Excerpted data:
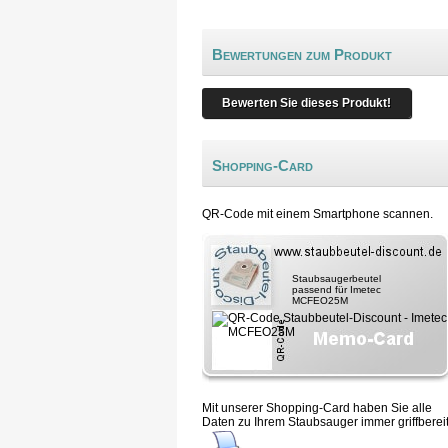
Bewertungen zum Produkt
Bewerten Sie dieses Produkt!
Shopping-Card
QR-Code mit einem Smartphone scannen.
Staubsaugerbeutel
passend für Imetec
MCFEO25M
Mit unserer Shopping-Card haben Sie alle
Daten zu Ihrem Staubsauger immer griffbereit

Task to carry out:
Print the complete listing exactly as it stands, without its pictures.

Result for this task:
Bewertungen zum Produkt
Bewerten Sie dieses Produkt!
Shopping-Card
QR-Code mit einem Smartphone scannen.
Staubsaugerbeutel
passend für Imetec
MCFEO25M
Mit unserer Shopping-Card haben Sie alle
Daten zu Ihrem Staubsauger immer griffbereit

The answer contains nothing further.